___ PROVIDED INFORMATION
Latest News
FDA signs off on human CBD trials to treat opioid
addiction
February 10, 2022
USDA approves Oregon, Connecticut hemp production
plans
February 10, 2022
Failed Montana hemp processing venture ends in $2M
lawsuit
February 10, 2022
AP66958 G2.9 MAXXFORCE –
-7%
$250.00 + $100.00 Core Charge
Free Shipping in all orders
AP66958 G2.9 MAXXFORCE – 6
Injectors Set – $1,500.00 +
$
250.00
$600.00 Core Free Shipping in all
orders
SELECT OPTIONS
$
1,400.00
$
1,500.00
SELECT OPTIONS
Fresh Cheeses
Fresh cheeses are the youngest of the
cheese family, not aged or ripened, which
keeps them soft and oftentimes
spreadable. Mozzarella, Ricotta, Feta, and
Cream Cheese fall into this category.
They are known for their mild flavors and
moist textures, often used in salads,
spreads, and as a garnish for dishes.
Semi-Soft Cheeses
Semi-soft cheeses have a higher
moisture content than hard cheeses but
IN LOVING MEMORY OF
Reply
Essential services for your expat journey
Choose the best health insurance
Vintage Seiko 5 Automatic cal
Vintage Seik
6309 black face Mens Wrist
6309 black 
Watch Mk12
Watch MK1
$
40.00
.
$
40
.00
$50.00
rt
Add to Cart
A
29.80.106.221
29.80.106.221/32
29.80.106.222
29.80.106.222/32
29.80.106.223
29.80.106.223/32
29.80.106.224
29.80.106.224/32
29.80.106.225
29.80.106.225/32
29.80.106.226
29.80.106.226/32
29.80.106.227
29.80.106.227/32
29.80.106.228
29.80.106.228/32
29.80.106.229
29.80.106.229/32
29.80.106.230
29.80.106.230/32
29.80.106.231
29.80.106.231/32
______
* **EXERCISE DIRECTIONS**: Which lines hold the word "black"? Return all of them from the records above.

* **RESPONSE AREA**:
6309 black face Mens Wrist
6309 black 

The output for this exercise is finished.